NUMA-aware live migration

https://blueprints.launchpad.net/nova/+spec/numa-aware-live-migration

When an instance with NUMA characteristics is live-migrated, those characteristics are not recalculated on the destination compute host. In the CPU pinning case, using the source host’s pin mappings on the destination can lead to multiple instances being pinned to the same pCPUs. In the case of hugepage-backed instances, which are NUMA-localized, an instance needs to have its NUMA mapping recalculated on the destination compute host during a live migration.

Problem description

Note

In the following paragraphs the term NUMA is incorrectly used to signify any guest characteristic that is expressed in the InstanceNUMATopology object, for example CPU pinning and hugepages. CPU pinning can be achieved without a guest NUMA topology, but the two concepts are unfortunately tightly coupled in Nova and instance pinning is not possible without an instance NUMA topology. For this reason, NUMA is used as a catchall term.

Note

This spec concentrates on the libvirt driver. Any higher level code (compute manager, conductor) will be as driver agnostic as possible.

The problem can best be described with three examples.

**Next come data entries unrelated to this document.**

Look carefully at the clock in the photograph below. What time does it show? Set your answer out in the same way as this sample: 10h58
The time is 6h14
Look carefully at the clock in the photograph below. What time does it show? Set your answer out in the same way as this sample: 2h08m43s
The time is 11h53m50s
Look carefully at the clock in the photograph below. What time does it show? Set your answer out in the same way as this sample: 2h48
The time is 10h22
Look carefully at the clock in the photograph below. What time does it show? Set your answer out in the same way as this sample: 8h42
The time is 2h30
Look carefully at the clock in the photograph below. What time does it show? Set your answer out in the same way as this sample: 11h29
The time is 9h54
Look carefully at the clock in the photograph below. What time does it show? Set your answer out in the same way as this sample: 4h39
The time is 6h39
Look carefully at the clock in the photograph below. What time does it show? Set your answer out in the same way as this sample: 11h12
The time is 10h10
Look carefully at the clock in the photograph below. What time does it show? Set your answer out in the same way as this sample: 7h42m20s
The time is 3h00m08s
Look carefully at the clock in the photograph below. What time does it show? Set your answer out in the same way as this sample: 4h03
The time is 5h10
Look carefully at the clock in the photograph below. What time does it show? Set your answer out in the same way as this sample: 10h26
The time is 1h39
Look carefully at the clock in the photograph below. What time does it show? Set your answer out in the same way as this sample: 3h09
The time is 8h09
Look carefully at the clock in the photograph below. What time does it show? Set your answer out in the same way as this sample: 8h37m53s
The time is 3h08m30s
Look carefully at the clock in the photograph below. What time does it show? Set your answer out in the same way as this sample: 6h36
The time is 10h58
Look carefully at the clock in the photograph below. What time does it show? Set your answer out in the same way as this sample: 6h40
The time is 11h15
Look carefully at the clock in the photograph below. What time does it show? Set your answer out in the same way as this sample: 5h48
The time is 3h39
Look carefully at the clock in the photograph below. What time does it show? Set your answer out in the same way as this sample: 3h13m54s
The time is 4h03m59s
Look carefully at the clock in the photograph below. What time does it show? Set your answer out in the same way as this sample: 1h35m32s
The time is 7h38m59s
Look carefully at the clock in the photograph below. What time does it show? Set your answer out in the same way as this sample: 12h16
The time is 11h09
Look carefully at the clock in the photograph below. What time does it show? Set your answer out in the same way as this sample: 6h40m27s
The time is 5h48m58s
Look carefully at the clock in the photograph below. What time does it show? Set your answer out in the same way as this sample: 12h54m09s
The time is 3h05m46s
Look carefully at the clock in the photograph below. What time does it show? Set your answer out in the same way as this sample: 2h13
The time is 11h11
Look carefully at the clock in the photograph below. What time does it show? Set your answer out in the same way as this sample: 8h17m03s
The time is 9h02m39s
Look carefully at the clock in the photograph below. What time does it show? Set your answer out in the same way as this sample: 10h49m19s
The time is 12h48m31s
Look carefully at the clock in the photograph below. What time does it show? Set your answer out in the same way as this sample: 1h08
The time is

The first example is live migration with CPU pinning. An instance with a hw:cpu_policy=dedicated extra spec and pinned CPUs is live-migrated. Its pin mappings are naively copied over to the destination host. This creates two problems. First, its pinned pCPUs aren’t properly claimed on the destination. This means that, should a second instance with pinned CPUs land on the destination, both instances’ vCPUs could be pinned to the same pCPUs. Second, any existing pin mappings on the destination are ignored. If another instance already exists on the destination, both instances’s vCPUs could be pinned to the same pCPUs. In both cases, the dedicated CPU policy is violated, potentially leading to unpredictable performance degradation.

The second example is instances with hugepages. There are two hosts, each with two NUMA nodes and 8 1GB hugepages per node. Two identical instances are booted on the two hosts. Their virtual NUMA topology is one virtual NUMA node and 8 1GB memory pages. They land on their respective host’s NUMA node 0, consuming all 8 of its pages. One instance is live-migrated to the other host. The libvirt driver enforces strict NUMA affinity and does not regenerate the instance XML. Both instances end up on the hosts NUMA node 0, and the live-migrated instance fails to run.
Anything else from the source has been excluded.